Do you want to...?" I whispered.

Evan pushed me gently off and sat up in bed. "I don't feel very well. Kind of hung over."
"Oh," I smiled. "Wanna go get breakfast? My treat!"
"I think I'm too hung over even for that."
"You don't regret anything crazy you did last night, do you?" I teased with a giggle. I kissed his shoulder.
"I don't know, Babs."

I looked up at him. He grabbed his phone and stared at the screen a while. Then he started texting. His face was strained and lined with worry. I liked forehead lines on guys. It made them seem like a little bit older and smarter and brooding like a hot Charlie Dickens. I'm not like attracted to bad boys, but a little bit of misery seems to make for a lot of passion.

"You, um, okay?" I asked.
"Want me to look up the bus for you?" He said.
"I.... um... I mean.... would you want to go somewhere and work together, like maybe sit on your couch and write or draw or something? You don't have to talk to me, um, it would just be uh...."
"No. I need to get some things done."

I hugged him tightly. I just wanted to be held. Why didn't he lean into me? He continued staring at his phone. His messy hair stuck up like a cockatoo.
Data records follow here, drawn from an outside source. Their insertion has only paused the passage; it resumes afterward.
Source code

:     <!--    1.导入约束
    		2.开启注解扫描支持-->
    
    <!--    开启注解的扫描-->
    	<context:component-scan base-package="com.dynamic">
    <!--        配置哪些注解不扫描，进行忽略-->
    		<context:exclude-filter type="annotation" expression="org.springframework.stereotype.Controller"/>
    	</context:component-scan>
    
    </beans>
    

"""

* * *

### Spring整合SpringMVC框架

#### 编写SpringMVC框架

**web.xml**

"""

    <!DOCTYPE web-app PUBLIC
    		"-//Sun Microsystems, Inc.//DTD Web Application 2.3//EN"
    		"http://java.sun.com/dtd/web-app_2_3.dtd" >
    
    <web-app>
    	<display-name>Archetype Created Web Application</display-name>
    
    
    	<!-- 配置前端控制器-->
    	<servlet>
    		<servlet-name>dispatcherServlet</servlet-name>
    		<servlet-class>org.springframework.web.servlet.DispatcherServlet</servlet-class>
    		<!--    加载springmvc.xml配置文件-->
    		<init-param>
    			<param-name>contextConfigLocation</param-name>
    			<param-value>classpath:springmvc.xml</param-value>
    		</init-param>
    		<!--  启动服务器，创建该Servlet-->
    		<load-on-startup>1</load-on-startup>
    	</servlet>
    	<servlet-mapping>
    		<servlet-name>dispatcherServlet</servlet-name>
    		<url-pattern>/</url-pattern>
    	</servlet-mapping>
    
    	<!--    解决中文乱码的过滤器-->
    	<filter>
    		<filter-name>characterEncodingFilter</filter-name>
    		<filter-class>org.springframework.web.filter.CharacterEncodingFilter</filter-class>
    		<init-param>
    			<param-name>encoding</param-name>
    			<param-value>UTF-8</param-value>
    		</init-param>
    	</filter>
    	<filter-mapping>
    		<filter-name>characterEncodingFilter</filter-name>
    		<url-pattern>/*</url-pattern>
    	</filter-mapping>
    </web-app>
"I... I've liked you for so long," I whispered.
He didn't say anything.

I climbed out off bed and grabbed my bra from the floor. I always felt self conscious hooking bras in front of people. I do it upside down and then flip the straps up. I don't know if that's normal. I don't watch a lot of girls put on bras. It's not on my youtube fave list yet. I pulled on my panties. It's weird how many men have told me they hate the word "panties." I think it sounds childish, not dirty. Maybe that's the problem.

"I'm falling in love with you," I said.
"Jesus, Babs." Evan pulled on a t-shirt.

I looked over at him. This was the part where the guy takes you into his arms and says it back, right? The part where he quotes Mr. Darcy and his pacman shirt gets gets drenched in your tears when he tells you you're amazing and that he's never met anyone like you? This is the part where the Wilco-esque music starts playing and it cuts to a montage of the two of you laughing on a beach and riding bicycles and kissing in a park? ....Right?
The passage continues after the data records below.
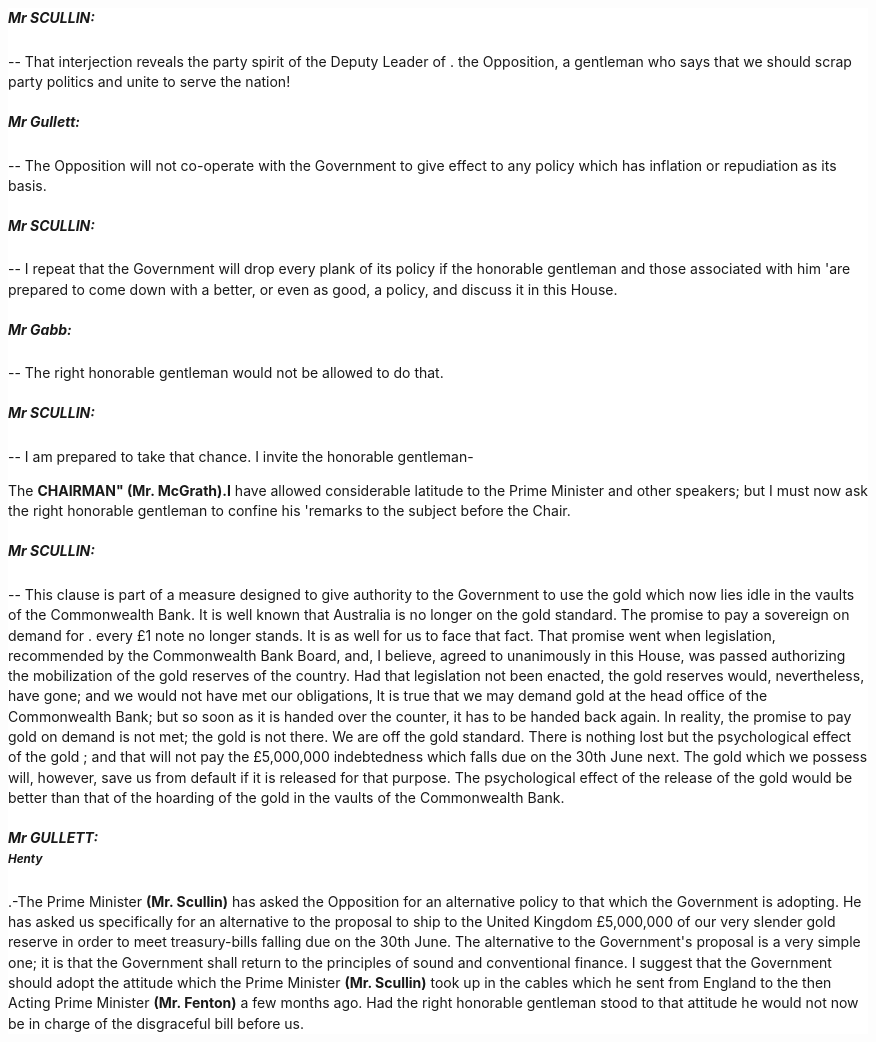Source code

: ##### Mr SCULLIN:

-- That interjection reveals the party spirit of the Deputy Leader of . the Opposition, a gentleman who says that we should  scrap  party politics and unite to serve the nation! 

##### Mr Gullett:

-- The Opposition will not co-operate with the Government to give effect to any policy which has inflation or repudiation as its basis. 

##### Mr SCULLIN:

-- I repeat that the Government will drop every plank of its policy if the honorable gentleman and those associated with him 'are prepared to come down with a better, or even as good, a policy, and discuss it in this House. 

##### Mr Gabb:

-- The right honorable gentleman would not be allowed to do that. 

##### Mr SCULLIN:

-- I am prepared to take that chance. I invite the honorable gentleman- 

The  **CHAIRMAN" (Mr. McGrath).I**  have allowed considerable latitude to the Prime Minister and other speakers; but I must now ask the right honorable gentleman to confine his 'remarks to the subject before the Chair. 

##### Mr SCULLIN:

-- This clause is part of a measure designed to give authority to the Government to use the gold which now lies idle in the vaults of the Commonwealth Bank. It is well known that Australia is no longer on the gold standard. The promise to pay a sovereign on demand for . every £1 note no longer stands. It is as well for us to face that fact. That promise went when legislation, recommended by the Commonwealth Bank Board, and, I believe, agreed to unanimously in this House, was passed authorizing the mobilization of the gold reserves of the country. Had that legislation not been enacted, the gold reserves would, nevertheless, have gone; and we would not have met our obligations, lt is true that we may demand gold at the head office of the Commonwealth Bank; but so soon as it is handed over the counter, it has to be handed back again. In reality, the promise to pay gold on demand is not met; the gold is not there. We are off the gold standard. There is nothing lost but the psychological effect of the gold ; and that will not pay the £5,000,000 indebtedness which falls due on the 30th June next. The gold which we possess will, however, save us from default if it is released for that purpose. The psychological effect of the release of the gold would be better than that of the hoarding of the gold in the vaults of the Commonwealth Bank. 

##### Mr GULLETT:<br><small class="text-muted">Henty</small>

.-The Prime Minister  **(Mr. Scullin)**  has asked the Opposition for an alternative policy to that which the Government is adopting. He has asked us  specifically for an alternative to the proposal to ship to the United Kingdom £5,000,000 of our very slender gold reserve in order to meet treasury-bills falling due on the 30th June. The alternative to the Government's proposal is a very simple one; it is that the Government shall return to the principles of sound and conventional finance. I suggest that the Government should adopt the attitude which the Prime Minister  **(Mr. Scullin)**  took up in the cables which he sent from England to the then Acting Prime Minister  **(Mr. Fenton)**  a few months ago. Had the right honorable gentleman stood to that attitude he would not now be in charge of the disgraceful bill before us.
I got dressed and waited outside for the bus alone. The wind was cold and I tried to calculate if I could walk home faster than the bus would take to come and how many calories that would burn. The sun laughed at me while I checked my phone again for text messages. By the bus stop, lying against the curb was a dead wet mouse. I screeched a little when I saw it, you know, like a grown up. I started walking, my feet numb and damp from a sneaker penetrating puddle. It was kinda raining, just enough to moisten my hair and face, but not enough to make a sound. I pulled my i-pod from my purse, but it's charge was dead, as to be expected.